For some retirees, losing memory and thinking skills in old age can be just as worrisome as the loss of health. “Brain training,” which involves mental exercises like crossword puzzles and learning a foreign language, can help, but that’s just part of what it takes to maintain a sharp mind.
Scientists are researching the correlation that continuing certain healthy behaviors, practiced in combination, can help retain mental acuity. Indeed, this could mean that stopping them may promote deterioration.
A more complete approach to brain training is to pursue a disciplined regimen of a combination of the following healthy behaviors:
- Physical exercise — Promotes the growth of new brain cells and increases activity in the parts of the brain associated with the ability to plan, organize, remember details and filter speech.
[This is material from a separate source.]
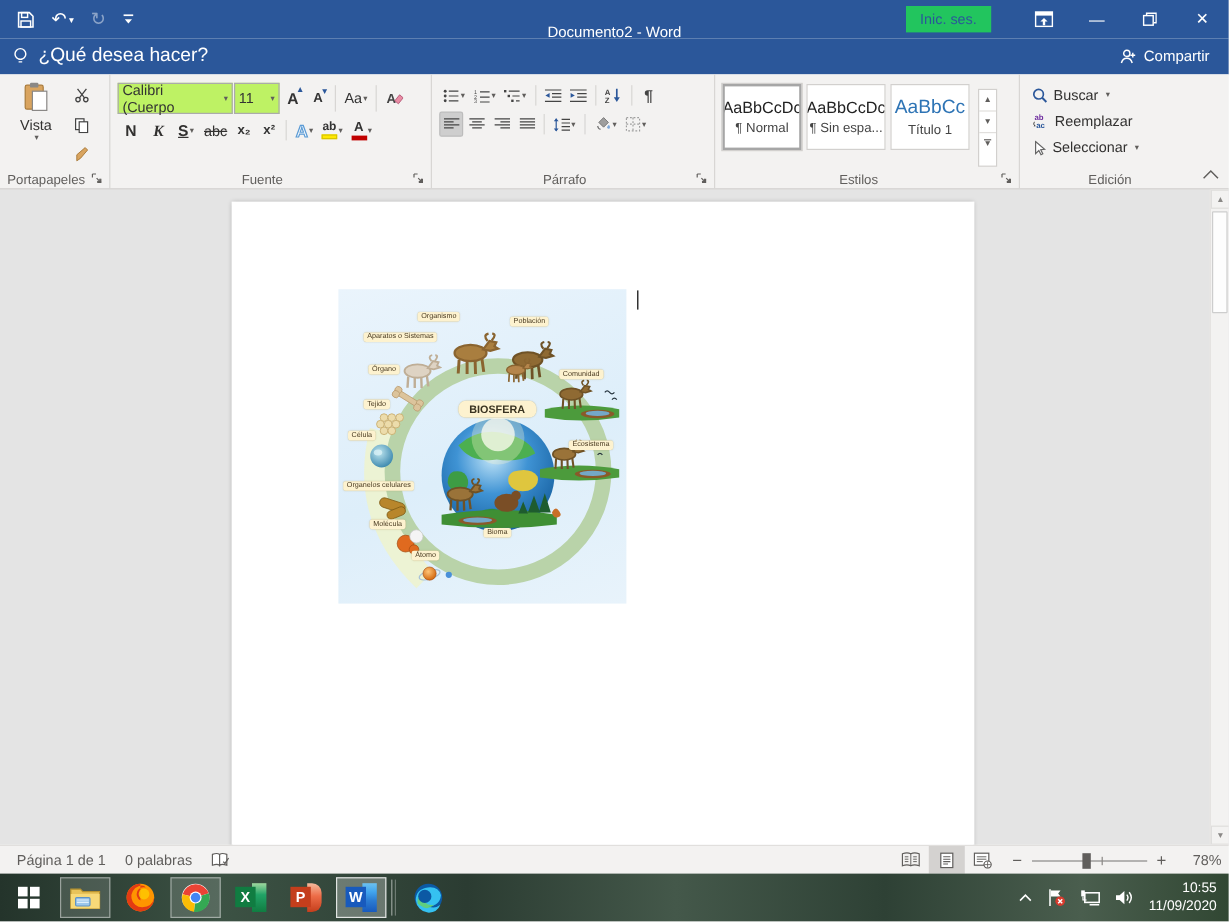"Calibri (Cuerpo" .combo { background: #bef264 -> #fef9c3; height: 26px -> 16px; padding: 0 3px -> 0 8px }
- Eat healthy — Whole grains, fruits and vegetables, and healthy fats from fish, nuts and oils. Also, don’t over eat or under eat — maintain the same calorie intake day after day.
- Get enough sleep — If you suffer from sleep loss due to sleep apnea, an overactive bladder or as a side effect from a medication, address these conditions to help improve the quality and quantity of sleep.
- Computer and video games can help improve attention and the ability to react quickly as well as sharpen thinking skills.
- Meditation or exercises such as tai chi appear to increase the brain’s cognitive reserve, which is the ability to switch between different tasks and deal with stressful events.
The problem for many adults is that when they retire, they gradually stop doing some or all of these things. While no single activity on this list is guaranteed to work, regular deployment of these different factors in combination has shown demonstrated results.